The surplus is no surprise to the WSLCB, according to board spokesperson Brian Smith.
“The market is still maturing,” he says. “Not everyone is going to make it… We knew the supply system would be pretty robust.”
The WSLCB regularly updates an online list of sales data, but doesn’t publish details like this—details about how much pot is being grown and sold in grams. Used to having a “plethora of data” about other crops, Walser says he wanted the marijuana numbers for his own business planning and to share. While he says he feels financially comfortable, other hopeful pot entrepreneurs are “pouring their whole life savings into this… expecting a good market coming out the other end when the reality is, for the grower, the market is bad.”
Not our problem, says the WSLCB.
“I don’t know that we’re responsible for telling people how to run their business, and that’s what this is,” Smith says. He cautioned against a “gold rush mentality” among some in the market.
“They don’t owe anyone anything other than the straight scoop,” Walser says. “Publish it. How hard is it to get that information out?” (To be clear, the WSLCB makes this data available to people who file records requests, like Walser did, but he wants it posted regularly.)
Back when it was making the rules for this new market, the liquor board put some limits on how much marijuana licensed producers were allowed to grow “to meet initial consumer demand without over-supplying.” That was in part to prevent intervention from the Feds, who’ve warned that legal pot better not spill over into other states where it’s still illegal. But now, even with all this extra weed out there—which has got to make it tempting for growers to look outside the legal market for buyers—Smith says the liquor board is confident the tracking system it requires growers to use would give the state a heads up if any of it “went missing.”
On his 640-acre Eastern Washington farm, Walser has piled his bumper crop into two-and-a-half-pound bags, flushed those with nitrogen (to keep the bud from oxidizing), and vacuum sealed them before putting them in a dark, cool concrete “bunker.”
“Under those conditions,” he says, “it keeps for years.”

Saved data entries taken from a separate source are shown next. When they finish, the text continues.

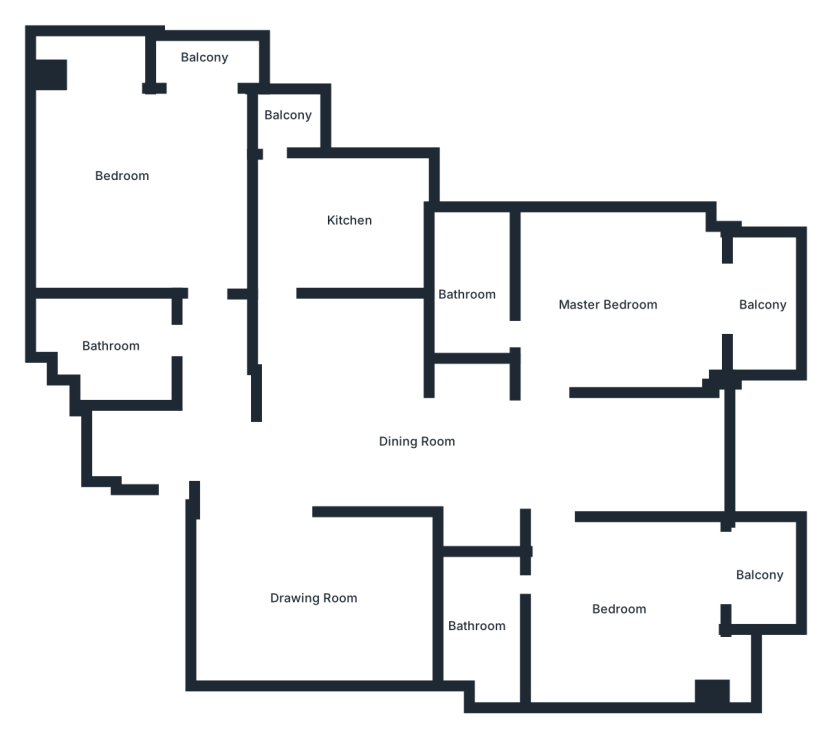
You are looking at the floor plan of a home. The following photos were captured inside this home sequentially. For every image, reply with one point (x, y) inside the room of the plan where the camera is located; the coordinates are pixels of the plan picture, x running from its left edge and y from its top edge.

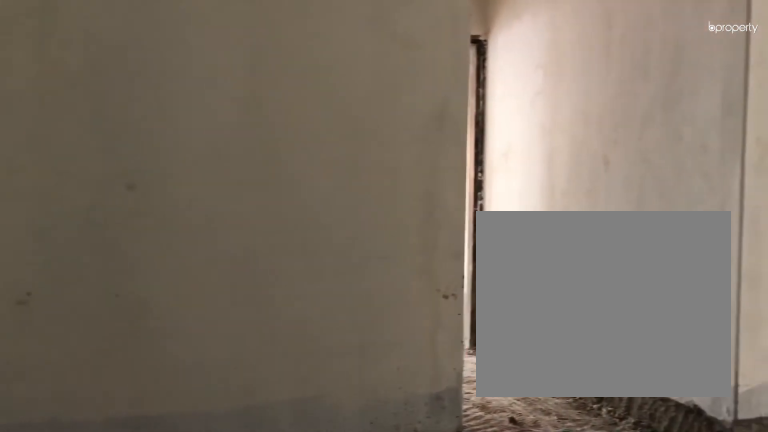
(277, 470)
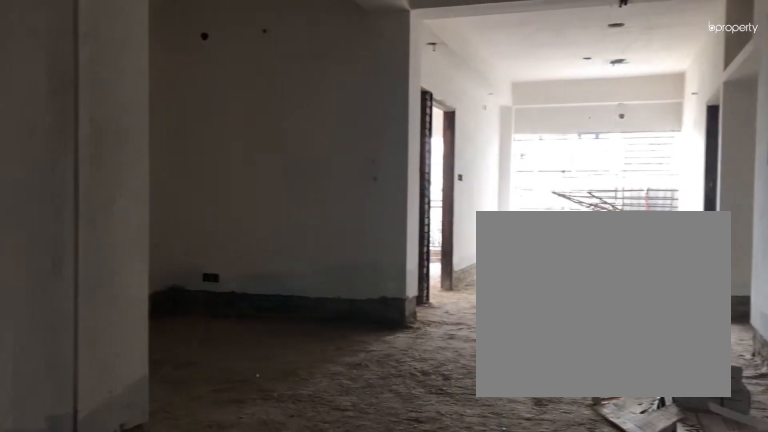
(277, 470)
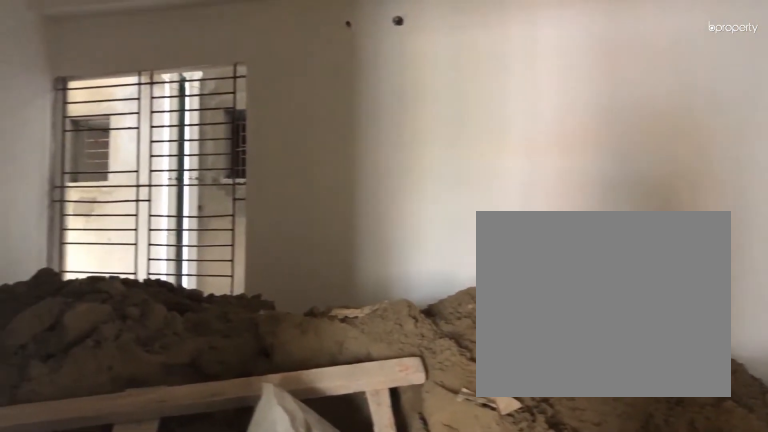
(398, 551)
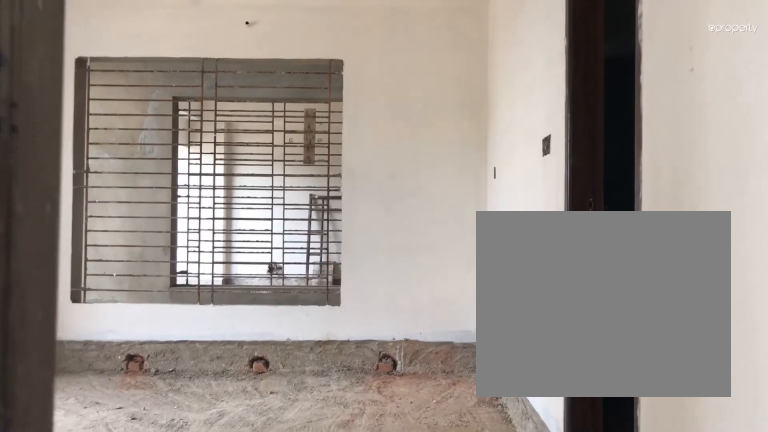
(568, 567)
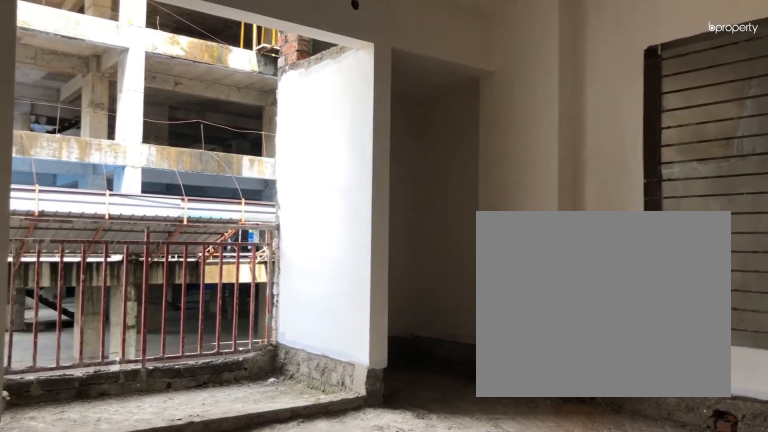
(623, 619)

* It’s possible the liquor board’s harvest data comes from the weight of the pot before it’s dried, which could make the discrepancy between pot produced and pot sold somewhat smaller. Still, everyone agrees there’s a significant surplus of some amount. I’ve asked the liquor board to tell me whether its harvest data comes from the pre-dried harvest, and will update when I hear. UPDATE: The liquor board, having looked into this, says there is definitely a surplus but that it’s not able to determine exactly how much of a surplus there is because of all the various things that happen to harvested pot (drying, trimming, processing into edibles or concentrates) and all the various ways our state’s legal pot products end up being measured.